The jet stream is still parked over Everest at the moment and the team continues to exercise patience. Our entire expedition is focused upon safety first. No need to be a hero. Our wonderful team of Sherpas carried 20 bottles of oxygen and some tents to our high camp on the South Col (26,000’) today. One more load up to the Col and we are 100% staged for the summit push. The Sherpas will then return to base camp and rest up for the magic day. Our weather forecasts continue to be a bit mixed at the moment. Although, Phil, with all of his Himalayan experience, assures us that positive things are happening concerning the jet stream. It is his job to interpret the weather graphs, charts, and satellite imagery we receive twice daily from our trusty weather source. Therefore, we can see a few more days resting at base camp before the final push. Patiently we will wait and go when we feel the time is right, not when other teams may decide to go and push the limits of safety. It does happen.

Again, thank you so much for keeping my family and I in your prayers. We greatly appreciate it. Please stay tuned as the next, exciting, thrilling, awe-inspiring dispatch will include a photo of me doing laundry.


Diana said...

I'd like to get a picture of you doing laundry at home. :) We continue to pray for the jetstream, safety and wisdom. I am so thankful you remian focused. No matter what happens you will always be our hero. We love you.
Diana & Alexander.

Mom said...

Your math skills are impressive - and a big help to those of us who excelled in other areas! It's a blessing to hear how God has kept you all safe, healthy, and the way He continues to work. Still praying about the jet stream - and missing you just a little.

Much love,
Mom and Dad

Joseph said...

Will you help me with my laundry when you get back? Hope the oxygen holds out. Praying for you.

Love, Joseph

The Doctor said...

Even doing laundry at that altitude is exercise, which means "good training," as I've heard you say many times. You guys look good up there. We'll keep praying!

Louie and Ruth said...

Laundry must be a big thing there. Everyone is commenting on it.

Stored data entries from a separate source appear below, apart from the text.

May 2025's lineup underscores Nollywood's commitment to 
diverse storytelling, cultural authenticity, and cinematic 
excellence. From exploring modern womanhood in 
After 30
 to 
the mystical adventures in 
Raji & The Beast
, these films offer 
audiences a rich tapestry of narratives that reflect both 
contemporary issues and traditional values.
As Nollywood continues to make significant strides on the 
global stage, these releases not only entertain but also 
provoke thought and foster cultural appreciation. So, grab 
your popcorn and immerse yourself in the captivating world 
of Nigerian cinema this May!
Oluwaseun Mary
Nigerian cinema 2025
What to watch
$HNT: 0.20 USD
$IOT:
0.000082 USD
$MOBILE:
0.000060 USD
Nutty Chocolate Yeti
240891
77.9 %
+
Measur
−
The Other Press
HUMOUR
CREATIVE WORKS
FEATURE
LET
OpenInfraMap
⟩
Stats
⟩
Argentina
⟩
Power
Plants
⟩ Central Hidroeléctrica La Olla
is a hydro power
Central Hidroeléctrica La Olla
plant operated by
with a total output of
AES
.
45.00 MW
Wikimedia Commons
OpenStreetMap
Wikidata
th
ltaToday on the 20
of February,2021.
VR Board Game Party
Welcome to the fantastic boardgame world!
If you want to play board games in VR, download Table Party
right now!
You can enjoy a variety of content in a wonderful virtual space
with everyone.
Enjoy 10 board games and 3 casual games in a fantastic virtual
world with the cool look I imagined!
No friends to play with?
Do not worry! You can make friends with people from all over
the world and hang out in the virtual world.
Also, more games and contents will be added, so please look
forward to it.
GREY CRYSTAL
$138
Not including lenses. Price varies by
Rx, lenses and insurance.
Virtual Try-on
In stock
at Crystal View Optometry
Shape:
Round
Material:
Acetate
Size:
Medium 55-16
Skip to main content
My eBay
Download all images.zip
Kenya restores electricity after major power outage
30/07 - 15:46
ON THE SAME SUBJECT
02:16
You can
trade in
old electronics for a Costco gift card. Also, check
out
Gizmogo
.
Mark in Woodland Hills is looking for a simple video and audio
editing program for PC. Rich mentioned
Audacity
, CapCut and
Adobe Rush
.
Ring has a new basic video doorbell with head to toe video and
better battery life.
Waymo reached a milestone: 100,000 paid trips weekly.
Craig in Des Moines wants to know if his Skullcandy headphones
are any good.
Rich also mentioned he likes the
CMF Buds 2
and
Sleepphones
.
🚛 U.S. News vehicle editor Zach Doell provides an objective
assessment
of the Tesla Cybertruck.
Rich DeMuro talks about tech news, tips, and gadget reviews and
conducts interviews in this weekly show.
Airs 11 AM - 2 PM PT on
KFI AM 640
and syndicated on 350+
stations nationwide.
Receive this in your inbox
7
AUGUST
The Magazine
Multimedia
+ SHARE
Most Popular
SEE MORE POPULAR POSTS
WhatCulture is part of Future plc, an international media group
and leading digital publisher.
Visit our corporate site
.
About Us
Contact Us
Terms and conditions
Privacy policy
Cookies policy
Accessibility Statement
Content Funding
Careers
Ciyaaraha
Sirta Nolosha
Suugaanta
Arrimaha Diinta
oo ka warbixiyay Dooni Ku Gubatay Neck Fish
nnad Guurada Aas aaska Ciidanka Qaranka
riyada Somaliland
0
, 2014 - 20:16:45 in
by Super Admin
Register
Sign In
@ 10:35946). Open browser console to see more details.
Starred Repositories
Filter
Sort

Can't wait to see you actually doing it. Want Alexander to help? He vacuums well so I am sure he would love to help with the laundry too. He does at my house.
Praying for you, the team, your safety, and God's blessings.
Louie and Ruth

Anonymous said...

"Hana!" "Wait! Did you see the marmot? I can hear him..." How much do you just love your sherpas? How many do you have for your team (ie. what's the ratio of sherpas per team member)? Are you going to sing "How Great Thou Art" somewhere on the mountain at some point? Maybe a picture of you singing that would be cool...

Had our ROM rappel practice today - wow, what a looooonnngg day! didn't finish up until 6pm! Had 14 students for the day. We'll probably actually have 16 that qualify for the multi-pitch. Which will be our largest graduating class ever! Pretty cool stuff, although I'm feelin a little whupped... but I do get more O2 as I sleep, so I imagine my recovery will be faster... ;)

Alright, enough yakkin. Glad to hear that you're doing well, Benihana!